Carole Woddis ponders the appointment of Rufus Norris to lead the NT, and offers interesting insight and surprises.
National Theatre – Rufus Norris – Carole Woddis
Very few outside the cognoscenti seem to have heard of Rufus Norris. ‘Chuck Norris?’ tweeted one person. ‘Have I heard it right, is Rufus Wainwright taking over the National Theatre?’ enquired another.
There’s no doubt the choice of Rufus Norris is a surprise, left field appointment to all but a small inner circle and certainly to the rest of the country beyond the Watford Gap. Prior to the announcement, all the usual suspects had nudged their way into the frame at some point: Kenneth Branagh, Michael Grandage, Sam Mendes, even Marianne Elliot (though she had firmly said she wasn’t interested). It was even pondered whether Kevin Spacey might like a go. All red herrings.
In the end, it was down to two, between David Lan, the highly successful AD of the Young Vic or his Associate, Rufus Norris.
A turn up for the books in more ways than one, Norris is unquestionably a break with the Oxbridge cabal who have ruled the roost since the National Theatre’s inception on the Southbank when Peter Hall drove into view. Interestingly, it now puts two former actors in charge of the nation’s two most prestigious – and highly funded – theatre institutions, the RSC and the National. Both Greg Doran and Rufus Norris started out as actors before swopping over to directing. Almost a back to the future scenario if you take the long view, back a century or two when actor-managers were in the ascendant.
Norris is definitely from another part of the jungle. Greeted apparently with unanimous favour within the bastions of the National – he had apparently been heir apparent for at least the past six months to close observers – recent NT productions include his popular gospel drenched rendition of James Baldwin’s The Amen Corner and an unexpectedly subtle and searing production of Tanya Ronder’s Table to launch the NT’s temporary Shed. Tanya Ronder happens to be Mrs Rufus Norris.

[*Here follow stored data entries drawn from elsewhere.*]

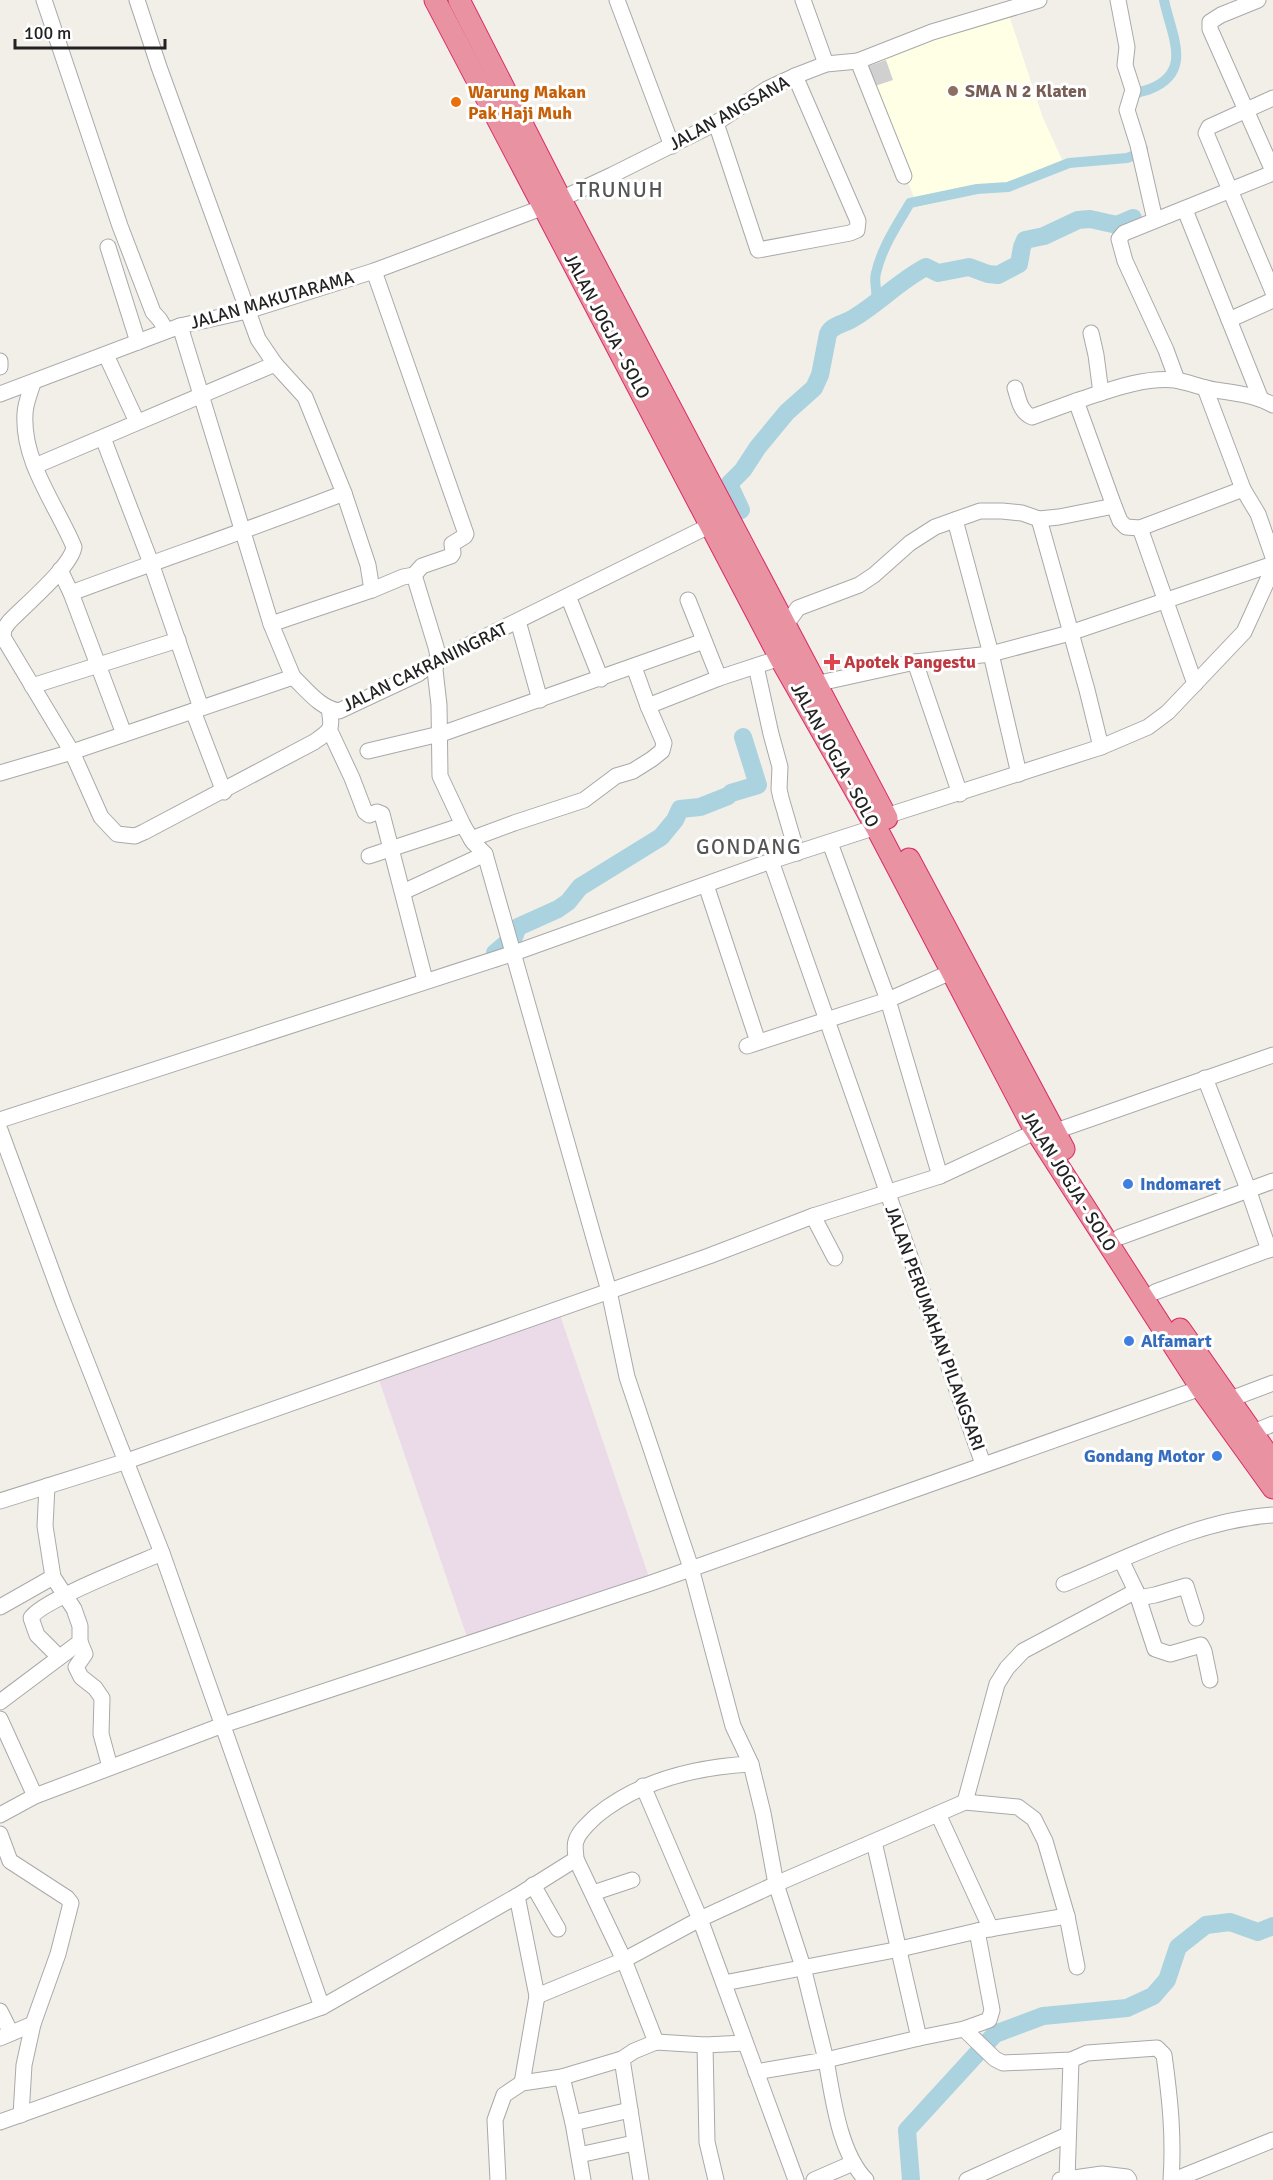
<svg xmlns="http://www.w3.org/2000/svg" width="1273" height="2180" font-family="Signika,sans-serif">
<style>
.industrial{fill:#ebdbe8}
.education{fill:#ffffe5}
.religious{fill:#d0d0d0}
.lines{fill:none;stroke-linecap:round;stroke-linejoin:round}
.canal{stroke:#aad3df;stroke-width:10}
.river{stroke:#aad3df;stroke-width:18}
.minor-casing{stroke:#a9a9a9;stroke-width:17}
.highway-casing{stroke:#dc2a67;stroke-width:23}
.minor{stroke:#fff;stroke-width:15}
.highway{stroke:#e892a2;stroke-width:21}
.education-dot{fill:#8d6e63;stroke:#fff;stroke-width:2}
.food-dot{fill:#e8710a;stroke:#fff;stroke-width:2}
.health-dot{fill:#e0444e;stroke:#fff;stroke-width:2}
.shop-dot{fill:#3f7fe0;stroke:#fff;stroke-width:2}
.labels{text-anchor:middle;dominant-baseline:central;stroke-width:6;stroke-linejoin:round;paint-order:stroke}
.education-label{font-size:18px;font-weight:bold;fill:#785e54;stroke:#fff;text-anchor:start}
.food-label{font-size:18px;font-weight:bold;fill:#c56008;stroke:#fff;text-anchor:start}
.street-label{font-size:18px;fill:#222;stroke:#fff}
.health-label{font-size:18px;font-weight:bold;fill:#be3a42;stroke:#fff;text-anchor:start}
.shop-label{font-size:18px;font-weight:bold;fill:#366cbe;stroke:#fff;text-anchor:start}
.quarter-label{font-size:21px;letter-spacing:1.5px;fill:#555;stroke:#fff}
</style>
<rect width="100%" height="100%" fill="#f2efe9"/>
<path class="industrial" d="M559,1312L651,1583L469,1643L378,1377Z"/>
<path class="education" d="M1009,15L1043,118L1064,164L989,191L918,207L860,64Z"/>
<path class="religious" d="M886,60L893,80L872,87L866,67Z"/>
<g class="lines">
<g class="canal">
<path d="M1130,100C1133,92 1142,92 1150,89C1194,72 1171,35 1164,0"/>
<path d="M875,302C879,293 873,283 876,273C882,247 897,225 910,203L977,189L1008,187L1069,163L1127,158L1138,154L1143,149"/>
</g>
<g class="river">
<path d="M741,510L729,484L743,470L758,447L787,412L814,388L820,375L828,334C832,325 844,324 852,319C878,304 899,281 926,267L938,273L969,267L988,274L998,275L1019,264L1022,247L1025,240L1044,236L1078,220L1090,219L1117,225L1133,218"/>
<path d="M495,959V953L514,937L518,927L558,909L568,902L580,887L661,837L675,820L680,809L700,807L728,796L731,793L758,785L743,737"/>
<path d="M911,2180L907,2130L995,2034L1043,2016L1127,2008L1153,1996L1167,1980L1178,1947L1206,1925L1230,1922L1258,1932L1273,1926"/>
</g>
<defs>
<g id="minor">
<path d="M44,0L120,226L153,312L160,320L166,330"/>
<path d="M137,0L159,67L258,339L275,364L305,397L344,493L368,565L372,590L403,577L414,575L436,647L438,656L435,670L439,705L440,776L463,825L473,842L485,854L609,1291L627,1377L691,1568L733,1726L751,1764L763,1813L776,1884L803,1967L826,2060L756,2072"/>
<path d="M617,0L672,146"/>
<path d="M803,0L826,64"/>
<path d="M1118,0L1127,47L1125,65L1133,90L1127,110L1138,145L1155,220"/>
<path d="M1258,0L1221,15L1210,22V29L1273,171"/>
<path d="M858,61L904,176"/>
<path d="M1273,98L1209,127L1206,133L1273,292"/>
<path d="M716,123L758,250L850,233L857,230L858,221L795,76"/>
<path d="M1185,210L1260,397"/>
<path d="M108,247L138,342"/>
<path d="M374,271L466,534L465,536L452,544L453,553L451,556L422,566L414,575"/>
<path d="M1229,320L1273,300"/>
<path d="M180,326L271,624L293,677"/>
<path d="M1091,333L1096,355L1101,393"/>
<path d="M106,355L137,422"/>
<path d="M0,361V367"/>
<path d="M1177,380L1166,350L1125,261L1119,239L1124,233L1273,173"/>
<path d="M33,383C30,393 25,404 25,414C22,462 57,506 74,547C71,567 24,606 9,622L4,629L3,637L72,752L101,817L117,834L135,836L144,832L314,742C331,730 333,730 329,709"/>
<path d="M1015,388C1019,400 1020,412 1032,417L1076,401L1114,506L1120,521L1126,527L1140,528L1243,489"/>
<path d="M1205,388L1243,489L1258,514L1273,557"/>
<path d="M0,394L180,326L247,311L374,271L417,255L544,207L612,175L716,123L767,89L795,76L826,64L858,61L932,32L1039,0"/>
<path d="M1076,401C1107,391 1142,377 1175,380C1188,382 1202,388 1215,390C1236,393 1255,395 1273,405"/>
<path d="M103,438L151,563L201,708"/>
<path d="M35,466L275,364"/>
<path d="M1039,519L1087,690L1101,747"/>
<path d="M955,520L991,654L1019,774"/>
<path d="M1140,528L1195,684"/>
<path d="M60,570L71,593L124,734"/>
<path d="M71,593C162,559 254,528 344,493"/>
<path d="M568,596L601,679"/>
<path d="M688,600L719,678L780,658"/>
<path d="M518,621L540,700"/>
<path d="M271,624L372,590"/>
<path d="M779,631L785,626L798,608L859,585L874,575L910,543L935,527L980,511H1002L1022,513L1039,519L1059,517L1114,506"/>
<path d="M915,662L960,794"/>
<path d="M756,666L771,734L780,767L779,789L781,798L797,853"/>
<path d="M815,684L915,662L991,654L1070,633L1273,564"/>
<path d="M32,686L178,640"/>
<path d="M648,706L719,678"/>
<path d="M193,711L224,792"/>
<path d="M330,731L352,778L365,812L369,815L377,812L382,814L425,980"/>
<path d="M368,751L444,733L704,641"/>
<path d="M0,773L72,752L293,677C307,690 320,708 339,711L418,674L436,661L711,525"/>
<path d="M886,816L1101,747L1148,727L1168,712L1244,632L1273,568"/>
<path d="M471,839L514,823L584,800L616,776L633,771L652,759L662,751L664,743L648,706L634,667"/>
<path d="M830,843L888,1000L940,1176"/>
<path d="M369,856L463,825"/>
<path d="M771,861L983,1464"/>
<path d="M706,885L758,1042"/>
<path d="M403,892L485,854"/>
<path d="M747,1046L888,1000L951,972"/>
<path d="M1205,1078L1248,1189L1269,1250"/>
<path d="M0,1120L514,953L771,861L876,827"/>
<path d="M0,1130L64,1304L162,1553L322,2007"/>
<path d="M1053,1132L1273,1055"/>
<path d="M813,1216L835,1258"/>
<path d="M1120,1237L1273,1181"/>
<path d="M1155,1292L1273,1248"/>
<path d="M1228,1400L1273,1383"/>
<path d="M1251,1433L1273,1424"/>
<path d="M0,1501L127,1461L709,1256L813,1216L940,1176L1037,1131"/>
<path d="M1064,1584C1132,1556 1198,1520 1273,1515"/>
<path d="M1136,1591L1155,1649L1170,1654L1201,1645L1204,1651L1210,1680"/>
<path d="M1138,1598L1155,1595L1186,1586L1196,1618"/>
<path d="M0,1607L53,1577"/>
<path d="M80,1642L85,1654L76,1667L81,1677L95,1688L102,1698L101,1734L110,1767"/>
<path d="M59,1657L37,1635L31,1618C40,1601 139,1563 162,1553"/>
<path d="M0,1702L80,1642V1626L74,1609L53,1577L45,1526L47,1486"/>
<path d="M0,1719L35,1796"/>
<path d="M643,1786L700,1919L796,2180"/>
<path d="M938,1814L991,1929"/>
<path d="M0,1815L35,1796L223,1725L651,1583L1201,1388"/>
<path d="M0,1834L10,1861L67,1898L71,1903L58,1954L33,2024L24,2065L21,2115"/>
<path d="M874,1842L919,2038"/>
<path d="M533,1885L558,1929"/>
<path d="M593,1893L632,1880"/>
<path d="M517,1896L537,1996L522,2083"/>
<path d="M1077,1967L1067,1916L1045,1841L1034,1819L1018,1807L965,1802L997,1684L1007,1668L1023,1651L1136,1591L1121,1560"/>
<path d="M724,1983L900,1949L977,1931L1067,1916"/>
<path d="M537,1996L624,1960L700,1919L776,1884L965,1802"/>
<path d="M0,2011L11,2033"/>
<path d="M964,2029L995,2059L1003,2063L1071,2060L1087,2053L1157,2048L1164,2055C1170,2099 1174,2136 1171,2180"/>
<path d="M0,2038L33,2024"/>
<path d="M656,2042L624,1960L576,1859C576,1854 574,1846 576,1841C579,1831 589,1823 596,1816C640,1780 695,1767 751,1764"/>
<path d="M705,2045L707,2142L716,2180"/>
<path d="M622,2059L641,2180"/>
<path d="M562,2077L573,2123L583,2180"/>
<path d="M0,2122L322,2007L517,1896L576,1859"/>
<path d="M573,2123L630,2110"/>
<path d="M579,2155L634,2143"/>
<path d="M498,2180L495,2120L504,2095L522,2083L562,2077L622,2059L634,2051L656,2042L705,2045L745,2043"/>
<path d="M814,2180L853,2163"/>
<path d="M866,2180C839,2152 833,2098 826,2060L919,2038L964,2029L989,2020L992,2010L977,1931"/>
<path d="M967,2180L1067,2135"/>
<path d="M1060,2180L1102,2174L1127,2177L1129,2180"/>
<path d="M1067,2180L1071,2060"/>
<path d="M1174,2180L1273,2140"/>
</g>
<g id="highway">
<path d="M435,0L780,658L876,827L1032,1125L1201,1388L1273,1488"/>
<path d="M459,0L560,198L887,818"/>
<path d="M909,859L1064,1149"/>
<path d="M1180,1329L1273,1462"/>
</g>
</defs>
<use href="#minor" class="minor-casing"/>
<use href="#highway" class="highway-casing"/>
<use href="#minor" class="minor"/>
<use href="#highway" class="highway"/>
</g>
<circle class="education-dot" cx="953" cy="91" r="6"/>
<circle class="food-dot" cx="456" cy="102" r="6"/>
<path class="health-dot" d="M829 653h6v6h6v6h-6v6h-6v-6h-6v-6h6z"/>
<g class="shop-dot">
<circle cx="1128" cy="1184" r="6"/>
<circle cx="1129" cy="1341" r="6"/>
<circle cx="1217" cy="1456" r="6"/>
</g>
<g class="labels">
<g class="education-label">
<text x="965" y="91">SMA N 2 Klaten</text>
</g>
<g class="food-label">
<text x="468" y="92">Warung Makan<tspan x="468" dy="21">Pak Haji Muh</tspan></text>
</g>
<g class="street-label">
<text transform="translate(729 113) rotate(-29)">JALAN ANGSANA</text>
<text transform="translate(272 300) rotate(-16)">JALAN MAKUTARAMA</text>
<text transform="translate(607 326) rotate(62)">JALAN JOGJA - SOLO</text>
<text transform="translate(425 667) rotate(-26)">JALAN CAKRANINGRAT</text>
<text transform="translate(835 755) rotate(61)">JALAN JOGJA - SOLO</text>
<text transform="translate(1069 1181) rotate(58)">JALAN JOGJA - SOLO</text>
<text transform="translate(935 1328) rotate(70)">JALAN PERUMAHAN PILANGSARI</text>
</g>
<g class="health-label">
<text x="844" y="662">Apotek Pangestu</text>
</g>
<g class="shop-label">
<text x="1140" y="1184">Indomaret</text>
<text x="1141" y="1341">Alfamart</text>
<text x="1205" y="1456" text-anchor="end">Gondang Motor</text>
</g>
<g class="quarter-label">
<text x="620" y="190">TRUNUH</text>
<text x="749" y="847">GONDANG</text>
</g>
</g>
<path d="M15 39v9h150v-9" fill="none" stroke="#222222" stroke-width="3"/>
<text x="24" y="39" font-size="18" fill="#222222" stroke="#ffffff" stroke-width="4.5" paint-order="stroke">100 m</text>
</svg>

Norris though was brought up in some far-away places – Ethiopia, Malaysia, Nigeria. You can detect his non-alignment with British establishment thinking in many of his past productions for the Young Vic – Feast by Yunior García Aguilera, Rotimi Babatunde, Marcos Barbosa, Tanya Barfield & Gbolahan Obisesan (2013), Peribanez by Lope da Vega in a version by Tanya Ronder (2003) as well as Death and the King’s Horseman by Wole Soyinka at the National (2009).
They all had an extra, non-English colour and ebullience about them. But he also has Alecky Blythe and Adam Cork’s sung verbatim piece about serial murder in East Anglia, London Road (National 2011), David Eldridge’s adaptation of that quietly devastating portrait of the middle-class family in melt-down, Festen (Almeida, 2004) and the wildly different slice-of-small town USA, Vernon God Little by DBC Pierre (adapted again by his wife, Tanya Ronder (Young Vic 2009) under his belt.

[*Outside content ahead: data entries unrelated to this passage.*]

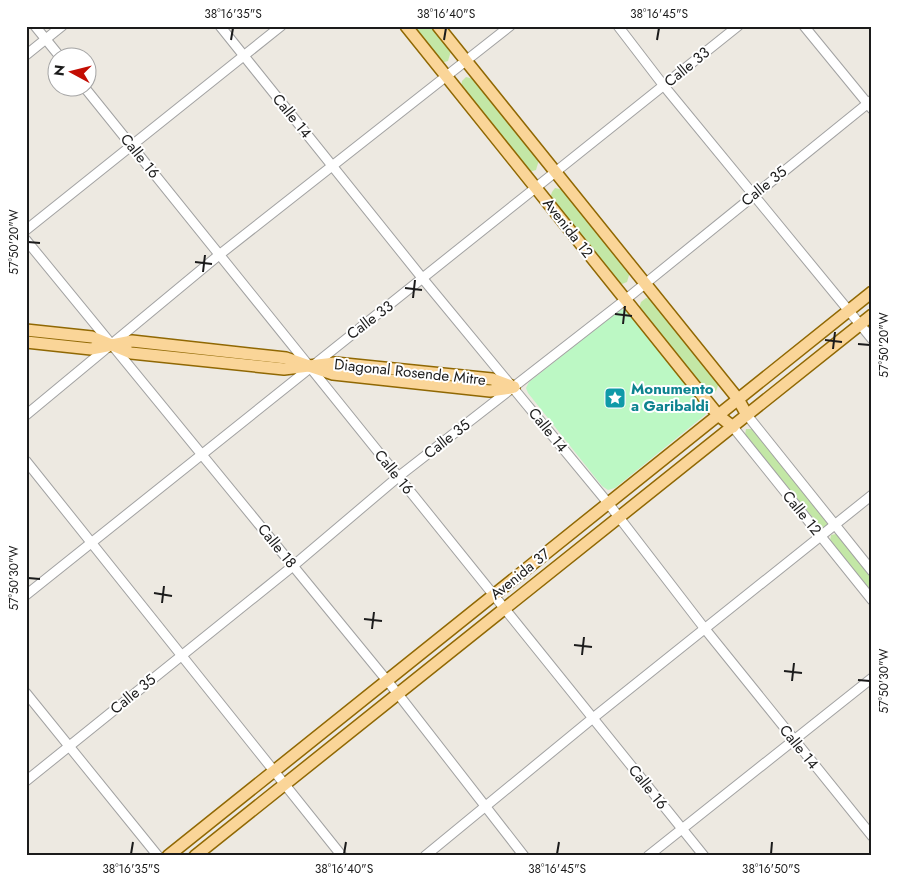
<svg xmlns="http://www.w3.org/2000/svg" width="898" height="882" font-family="Jost,sans-serif">
<style>
.grass{fill:#c3e7a6}
.park{fill:#bcf8c4}
.lines{fill:none;stroke-linecap:round;stroke-linejoin:round}
.minor-casing{stroke:#a2a2a2;stroke-width:11}
.major-casing{stroke:#906803;stroke-width:14}
.minor{stroke:#fff;stroke-width:9}
.major{stroke:#fad598;stroke-width:11}
.ticks{fill:none;stroke:#1b1b1b;stroke-width:2}
.labels{text-anchor:middle;dominant-baseline:central;stroke-width:4;stroke-linejoin:round;paint-order:stroke}
.street-label{font-size:15px;fill:#1b1b1b;stroke:#fff}
.culture-label{font-size:15px;font-weight:bold;fill:#0d838f;stroke:#fff;text-anchor:start}
.neatline{fill:none;stroke:#1b1b1b;stroke-width:2}
.ticks-label{font-size:12px;text-anchor:middle;fill:#1b1b1b}
</style>
<rect width="100%" height="100%" fill="#ede9e1"/>
<g class="grass">
<path d="M410 26H431L451 51 448 61 441 63Z"/>
<path d="M466 77 474 79 539 160 536 170 529 172 461 87 462 81Z"/>
<path d="M555 188 564 190 630 272 627 282 622 284 617 282 550 198 552 192Z"/>
<path d="M646 298 651 299 719 383 716 391 711 393 706 391 639 308 641 302Z"/>
<path d="M746 429H752L828 523 823 530 745 435Z"/>
<path d="M836 534 872 578V593L830 541 831 535Z"/>
</g>
<path class="park" d="M625 309 707 411 705 415 615 488 608 490 602 486 528 393 526 388 529 382 620 310Z"/>
<g class="lines">
<g class="minor-casing">
<g id="minor">
<path d="M35 26 61 58"/>
<path d="M220 26 423 279 608 503 705 629 872 836"/>
<path d="M618 26 664 86 872 339"/>
<path d="M804 26 872 109"/>
<path d="M26 55 62 26"/>
<path d="M85 88 704 856"/>
<path d="M26 230 281 26"/>
<path d="M26 240 398 694 524 856"/>
<path d="M26 415 219 255 510 26"/>
<path d="M747 415 872 571"/>
<path d="M733 427 872 600"/>
<path d="M26 461 342 856"/>
<path d="M26 595C263 404 501 216 738 26"/>
<path d="M26 693 158 856"/>
<path d="M26 781 293 566 398 477 625 300 872 100"/>
<path d="M425 856 593 718 872 495"/>
<path d="M648 856 872 678"/>
</g>
</g>
<g class="major-casing">
<g id="major">
<path d="M406 26 718 415 733 427"/>
<path d="M438 26 738 399 747 415"/>
<path d="M26 330 92 337 112 345 132 341 286 358 309 366 335 363 492 379 514 387"/>
<path d="M26 342 91 349 112 345 131 353 284 369 309 366 333 374 490 391 511 388"/>
<path d="M168 856 872 292"/>
<path d="M195 856 872 315"/>
</g>
</g>
<use href="#minor" class="minor"/>
<use href="#major" class="major"/>
</g>
<path class="ticks" d="M231 40 233 28M444 40 446 28M657 40 659 28M28 242 40 243M195 262 212 264M203 272 205 255M405 288 422 290M413 298 415 280M615 314 632 316M623 324 625 306M825 340 842 342M858 344 870 345M833 349 835 332M28 578 40 579M154 593 172 596M162 603 164 586M364 619 382 621M372 629 374 612M574 645 592 647M582 655 584 637M784 671 802 673M858 680 870 681M792 681 794 663M131 854 133 842M344 854 346 842M557 854 559 842M771 854 772 842"/>
<defs>
<g id="sight-square" transform="scale(1.125)"><rect x="-9" y="-9" width="18" height="18" rx="4" fill="#0f9aa8" stroke="#fff"/><path d="M0-6L1.8-2.2L6-1.7L2.9 1.2L3.7 5.4L0 3.3L-3.7 5.4L-2.9 1.2L-6-1.7L-1.8-2.2Z" fill="#fff"/></g>
</defs>
<g fill-rule="evenodd">
<use href="#sight-square" x="615" y="398"/>
</g>
<g class="labels">
<g class="street-label">
<text transform="translate(687 67) rotate(-39)">Calle 33</text>
<text transform="translate(292 116) rotate(51)">Calle 14</text>
<text transform="translate(140 156) rotate(51)">Calle 16</text>
<text transform="translate(764 186) rotate(-39)">Calle 35</text>
<text transform="translate(568 228) rotate(52)">Avenida 12</text>
<text transform="translate(370 320) rotate(-37)">Calle 33</text>
<text transform="translate(410 372) rotate(6)">Diagonal Rosende Mitre</text>
<text transform="translate(548 430) rotate(51)">Calle 14</text>
<text transform="translate(447 439) rotate(-38)">Calle 35</text>
<text transform="translate(394 472) rotate(51)">Calle 16</text>
<text transform="translate(802 513) rotate(51)">Calle 12</text>
<text transform="translate(277 546) rotate(51)">Calle 18</text>
<text transform="translate(520 574) rotate(-39)">Avenida 37</text>
<text transform="translate(133 694) rotate(-39)">Calle 35</text>
<text transform="translate(799 747) rotate(51)">Calle 14</text>
<text transform="translate(648 787) rotate(51)">Calle 16</text>
</g>
<g class="culture-label">
<text x="631" y="389">Monumento<tspan x="631" dy="17">a Garibaldi</tspan></text>
</g>
</g>
<rect width="898" height="882" fill="none" stroke="#ffffff" stroke-width="55"/>
<g transform="translate(72 72) rotate(277)"><circle r="24" fill="#ffffff" stroke="#a4a4a4"/>
<path d="M0-4L9 19L0 12L-9 19Z" fill="#c30d03"/>
<text y="-8" font-size="14" font-weight="bold" text-anchor="middle" fill="#1b1b1b">N</text>
</g>
<rect x="28" y="28" width="842" height="826" class="neatline"/>
<g class="ticks-label">
<text x="233" y="18">38°16'35"S</text>
<text x="446" y="18">38°16'40"S</text>
<text x="659" y="18">38°16'45"S</text>
<text transform="translate(14 242) rotate(-90)" y="4">57°50'20"W</text>
<text transform="translate(884 345) rotate(-90)" y="4">57°50'20"W</text>
<text transform="translate(14 578) rotate(-90)" y="4">57°50'30"W</text>
<text transform="translate(884 681) rotate(-90)" y="4">57°50'30"W</text>
<text x="131" y="873">38°16'35"S</text>
<text x="344" y="873">38°16'40"S</text>
<text x="557" y="873">38°16'45"S</text>
<text x="771" y="873">38°16'50"S</text>
</g>
</svg>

Nothing if not eclectic, Norris has already spoken about trying to right the gender balance that has been notably absent under Hytner. It’s clear Tanya Ronder won’t be having to look round too hard for employment. One can only hope Norris is as good as his word and spreads the net further to reflect not only more than half the theatre’s audience base (the National’s regular theatregoers show an overwhelming bias in the middle aged, middle class area) as well as racially.
One still awaits a female artistic director at the helm of a major theatre organisation. Rufus Norris may well be the welcoming white hope long hoped for generally, his appointment signalling a wholesale re-evaluation of what England’s national theatre should stand for.
Scotland and Wales have shown the way with their peripatetic national companies. Vicky Featherstone, the architect of the National Theatre of Scotland is now at the Royal Court in Sloane Square, not a million miles away from the Southbank. It will be fascinating to see how those two communicate – Norris and Featherstone – and whether any of the innovations Featherstone brought to bear during her time in Scotland rub off on the new AD designate at Waterloo. Watch this space!